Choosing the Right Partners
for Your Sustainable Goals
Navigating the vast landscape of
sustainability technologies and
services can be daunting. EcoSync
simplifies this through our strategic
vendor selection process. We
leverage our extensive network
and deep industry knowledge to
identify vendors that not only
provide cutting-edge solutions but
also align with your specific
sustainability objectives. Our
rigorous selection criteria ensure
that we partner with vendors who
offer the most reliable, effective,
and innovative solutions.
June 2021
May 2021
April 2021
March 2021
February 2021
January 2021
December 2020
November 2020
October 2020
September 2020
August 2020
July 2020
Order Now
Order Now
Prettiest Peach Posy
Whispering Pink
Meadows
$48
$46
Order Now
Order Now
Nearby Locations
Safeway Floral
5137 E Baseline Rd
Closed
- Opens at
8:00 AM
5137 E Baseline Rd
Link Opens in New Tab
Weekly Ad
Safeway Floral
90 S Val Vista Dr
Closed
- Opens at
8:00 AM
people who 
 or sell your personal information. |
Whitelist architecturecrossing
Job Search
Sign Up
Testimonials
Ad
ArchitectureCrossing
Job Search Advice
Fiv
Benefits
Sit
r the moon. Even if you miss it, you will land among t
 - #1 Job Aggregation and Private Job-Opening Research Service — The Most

# # #

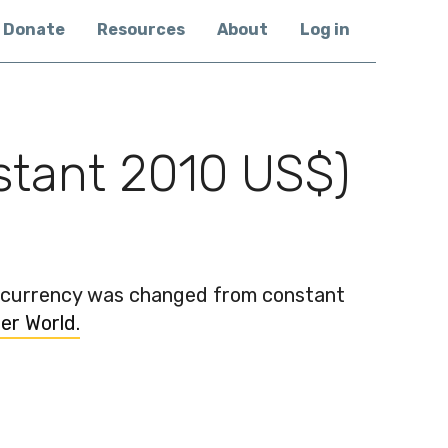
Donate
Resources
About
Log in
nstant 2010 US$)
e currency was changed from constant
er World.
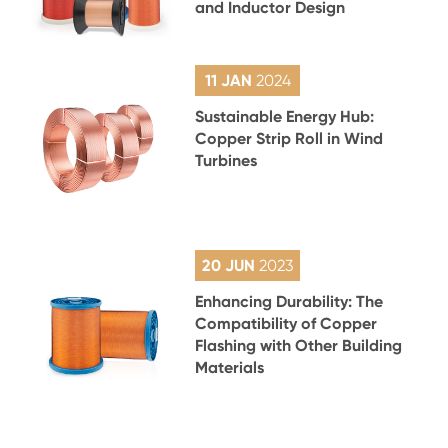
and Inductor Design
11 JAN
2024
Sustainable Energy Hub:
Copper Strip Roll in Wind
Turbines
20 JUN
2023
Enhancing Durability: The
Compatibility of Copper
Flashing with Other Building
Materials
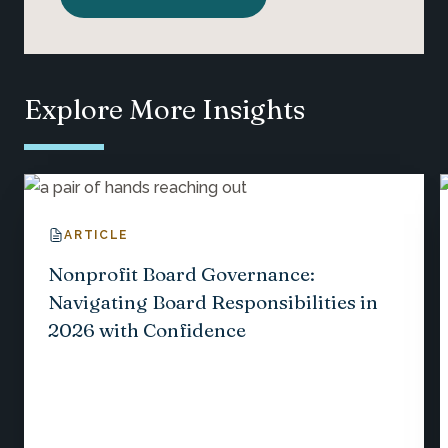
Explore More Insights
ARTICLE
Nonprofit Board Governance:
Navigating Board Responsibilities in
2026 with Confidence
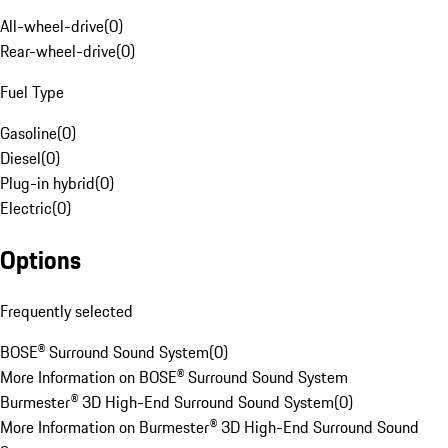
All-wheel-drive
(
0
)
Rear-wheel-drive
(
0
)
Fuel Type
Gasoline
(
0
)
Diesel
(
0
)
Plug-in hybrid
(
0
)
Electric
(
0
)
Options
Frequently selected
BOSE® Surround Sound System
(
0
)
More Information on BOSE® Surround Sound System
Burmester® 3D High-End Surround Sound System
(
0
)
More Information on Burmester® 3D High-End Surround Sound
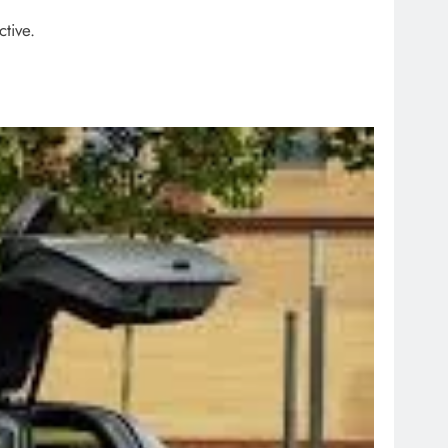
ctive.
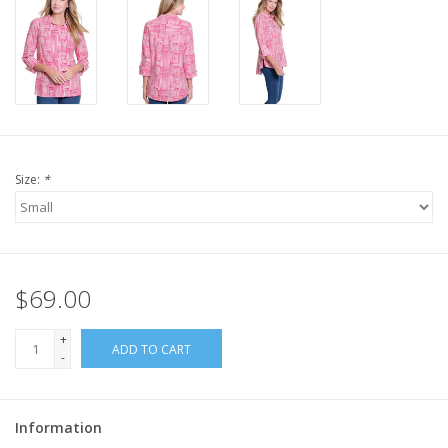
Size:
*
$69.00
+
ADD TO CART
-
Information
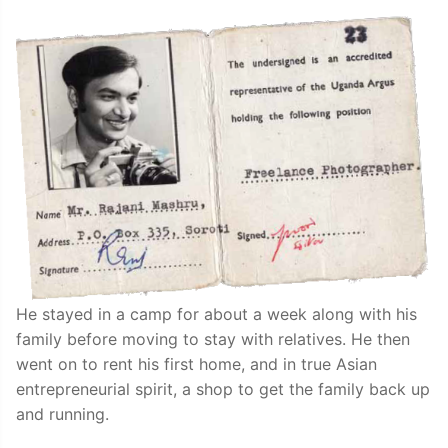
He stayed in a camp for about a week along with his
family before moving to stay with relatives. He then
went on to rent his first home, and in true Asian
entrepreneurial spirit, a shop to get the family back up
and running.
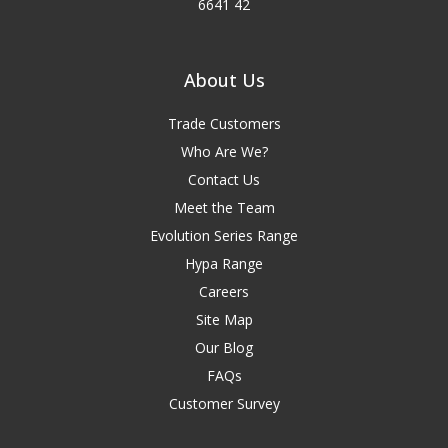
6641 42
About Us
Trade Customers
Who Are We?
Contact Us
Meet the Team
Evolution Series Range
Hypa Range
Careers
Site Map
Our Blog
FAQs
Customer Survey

# # #

*DESCRIPTION OF THE TASK*:
What you write must match the listing exactly, from the line with "family before moving" up to and including the line with "Customer Survey". Pictures stay out.

*PROBLEM SOLUTION*:
family before moving to stay with relatives. He then
went on to rent his first home, and in true Asian
entrepreneurial spirit, a shop to get the family back up
and running.
6641 42
About Us
Trade Customers
Who Are We?
Contact Us
Meet the Team
Evolution Series Range
Hypa Range
Careers
Site Map
Our Blog
FAQs
Customer Survey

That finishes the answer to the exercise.